Today we finially found a pet store that sold the comfort wheel [ Talk about annoying! =/ ] .. It seemed like we were going in circles lol. Half the people at the stores would look at me like I was insane. Then pull out a itty bitty rat wheel which caused me to laugh & reply with, My chunker hedgehog wouldn't fit on there even if that is what I was looking for. The guy would get a confused face & then offer me a move around ball.. 10 stores later we found the comfort wheel! lol, then I had fight Nyx to get her in the tub (Think it was more of the opposite lol)so I could clip her back nails. Once all is said & done as well as a wheel lesson.. She stopped hissing when I would pet her or try to gathher her up. Still quilled up haha but progress none the less! It also sounded like she was purring as she ran on the wheel after figuring it out. Then all the stress of the day disappeared & for the first time since having her.. I felt like I was on the right track!

I did havee a question though.. I was just so happy about it, I had to ramble.

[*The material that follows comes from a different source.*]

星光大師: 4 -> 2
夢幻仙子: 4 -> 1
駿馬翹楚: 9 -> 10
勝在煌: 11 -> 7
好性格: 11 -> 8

When I got her, she had a water bottle & I have been trying to switch her to a bowl. Does anyone have any tips on how to accomplish this? Any help will be deeply appreciated =D


----------



## Hedgieonboard (Nov 15, 2009)

I know that face you were talking about, the confused what are you talking about look lol I'm glad she liked the wheel.

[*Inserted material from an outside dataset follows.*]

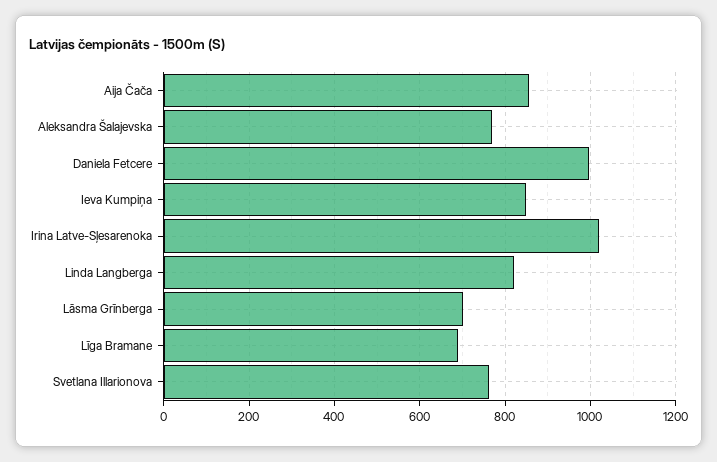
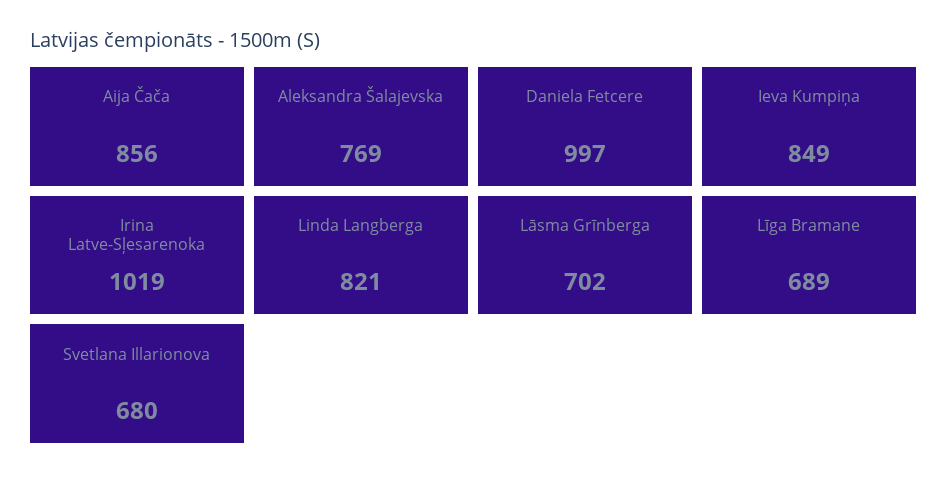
Svetlana Illarionova: 760 -> 680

One idea you could try for your switch is to put the bowl underneath the bottle and then she may start drinking from it but will have both so you know she won't go without if she refuses. Once she gets used to the bowl you can take the other out. I lucked out with mine and both took to the bowl instantly and it was one of the first things they did once in their new cages, it seemed like they were there forever drinking that first time. 

Good luck with the switch


----------



## Tishy Tasha (May 30, 2011)

Hedgieonboard said:


> I know that face you were talking about, the confused what are you talking about look lol I'm glad she liked the wheel.


Haha I just looked at him like seriously :? , your a petstore that claims to specialize in hedgehogs! :shock: lol Oye



Hedgieonboard said:


> One idea you could try for your switch is to put the bowl underneath the bottle and then she may start drinking from it but will have both so you know she won't go without if she refuses. Once she gets used to the bowl you can take the other out. I lucked out with mine and both took to the bowl instantly and it was one of the first things they did once in their new cages, it seemed like they were there forever drinking that first time.
> 
> Good luck with the switch


Oo that did the trick  , I've been meaning to respond to this thread but have been way busy.. I did that for one night and boom she took to the bowl! So now the bowl is out and I monitor her water every day when I clean out her cage just to make sure! 

Thank you so much for your tip, it worked wonders!


----------